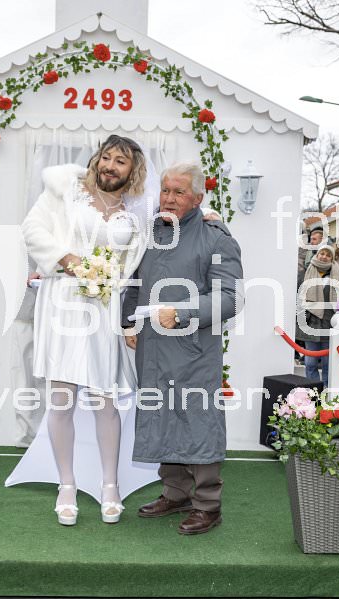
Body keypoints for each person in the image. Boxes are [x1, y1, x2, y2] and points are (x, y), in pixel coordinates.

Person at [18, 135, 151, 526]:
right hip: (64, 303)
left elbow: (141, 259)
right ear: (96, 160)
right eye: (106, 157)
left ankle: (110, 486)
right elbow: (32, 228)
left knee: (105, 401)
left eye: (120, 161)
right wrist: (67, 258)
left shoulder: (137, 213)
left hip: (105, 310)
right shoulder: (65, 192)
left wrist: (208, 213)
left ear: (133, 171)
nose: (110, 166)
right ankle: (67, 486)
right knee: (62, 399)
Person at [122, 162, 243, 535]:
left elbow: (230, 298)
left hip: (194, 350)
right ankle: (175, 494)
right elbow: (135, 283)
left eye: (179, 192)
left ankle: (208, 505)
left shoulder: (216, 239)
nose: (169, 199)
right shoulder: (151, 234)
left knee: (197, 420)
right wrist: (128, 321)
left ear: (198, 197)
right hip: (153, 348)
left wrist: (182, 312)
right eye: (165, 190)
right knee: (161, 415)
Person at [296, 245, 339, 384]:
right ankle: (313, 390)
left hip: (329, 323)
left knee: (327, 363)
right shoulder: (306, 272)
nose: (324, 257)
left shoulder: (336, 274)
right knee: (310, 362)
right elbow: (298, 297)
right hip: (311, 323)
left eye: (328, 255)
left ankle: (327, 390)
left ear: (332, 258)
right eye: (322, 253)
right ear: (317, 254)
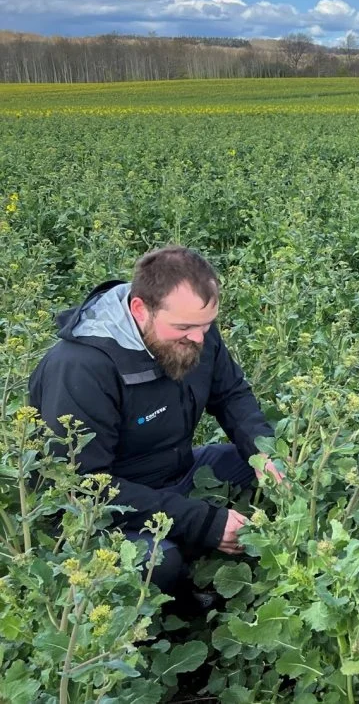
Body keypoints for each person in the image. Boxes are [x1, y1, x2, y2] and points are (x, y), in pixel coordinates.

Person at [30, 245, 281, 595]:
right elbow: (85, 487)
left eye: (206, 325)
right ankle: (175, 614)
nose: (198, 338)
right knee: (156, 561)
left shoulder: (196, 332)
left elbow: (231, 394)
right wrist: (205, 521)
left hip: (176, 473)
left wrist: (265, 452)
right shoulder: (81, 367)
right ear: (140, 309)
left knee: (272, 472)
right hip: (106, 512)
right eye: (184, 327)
--
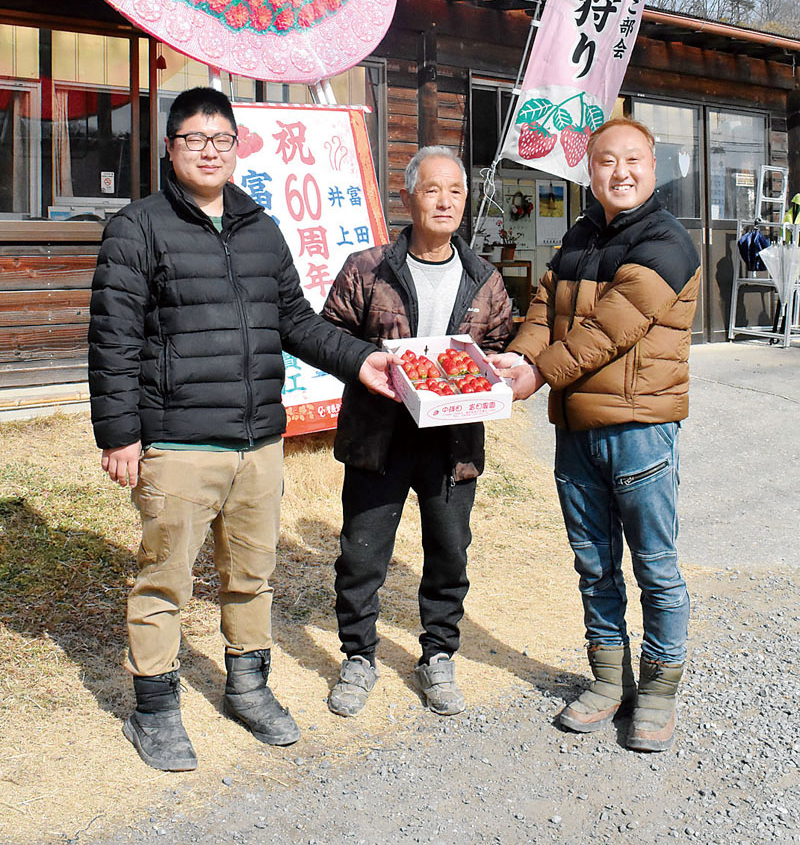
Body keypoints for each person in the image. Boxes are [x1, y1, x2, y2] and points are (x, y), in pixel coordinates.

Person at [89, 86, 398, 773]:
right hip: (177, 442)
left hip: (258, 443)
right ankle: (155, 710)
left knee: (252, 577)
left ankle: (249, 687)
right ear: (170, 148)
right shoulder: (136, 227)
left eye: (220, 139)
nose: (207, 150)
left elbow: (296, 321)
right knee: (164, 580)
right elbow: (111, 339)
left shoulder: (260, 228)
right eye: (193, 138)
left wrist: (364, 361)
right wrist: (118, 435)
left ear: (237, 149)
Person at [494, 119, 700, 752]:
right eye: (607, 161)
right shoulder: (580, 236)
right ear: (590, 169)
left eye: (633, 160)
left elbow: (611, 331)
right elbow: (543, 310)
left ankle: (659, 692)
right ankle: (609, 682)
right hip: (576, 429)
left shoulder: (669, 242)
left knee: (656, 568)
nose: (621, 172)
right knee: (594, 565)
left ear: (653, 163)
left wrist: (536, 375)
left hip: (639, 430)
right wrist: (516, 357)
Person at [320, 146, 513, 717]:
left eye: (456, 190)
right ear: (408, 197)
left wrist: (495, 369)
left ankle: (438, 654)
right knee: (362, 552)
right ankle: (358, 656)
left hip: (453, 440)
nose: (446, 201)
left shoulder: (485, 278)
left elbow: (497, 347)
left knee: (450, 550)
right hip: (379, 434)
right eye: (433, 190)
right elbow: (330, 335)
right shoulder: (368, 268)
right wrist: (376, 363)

## WORK ITEM
In the records above, find every line containing the word "wrist" and show it.

## RESULT OF THE EXERCISE
right wrist: (67, 258)
left wrist: (208, 213)
right wrist: (128, 321)
left wrist: (182, 312)
right wrist: (205, 521)
left wrist: (265, 452)
left wrist: (364, 361)
right wrist: (118, 435)
left wrist: (536, 375)
right wrist: (516, 357)
left wrist: (495, 369)
right wrist: (376, 363)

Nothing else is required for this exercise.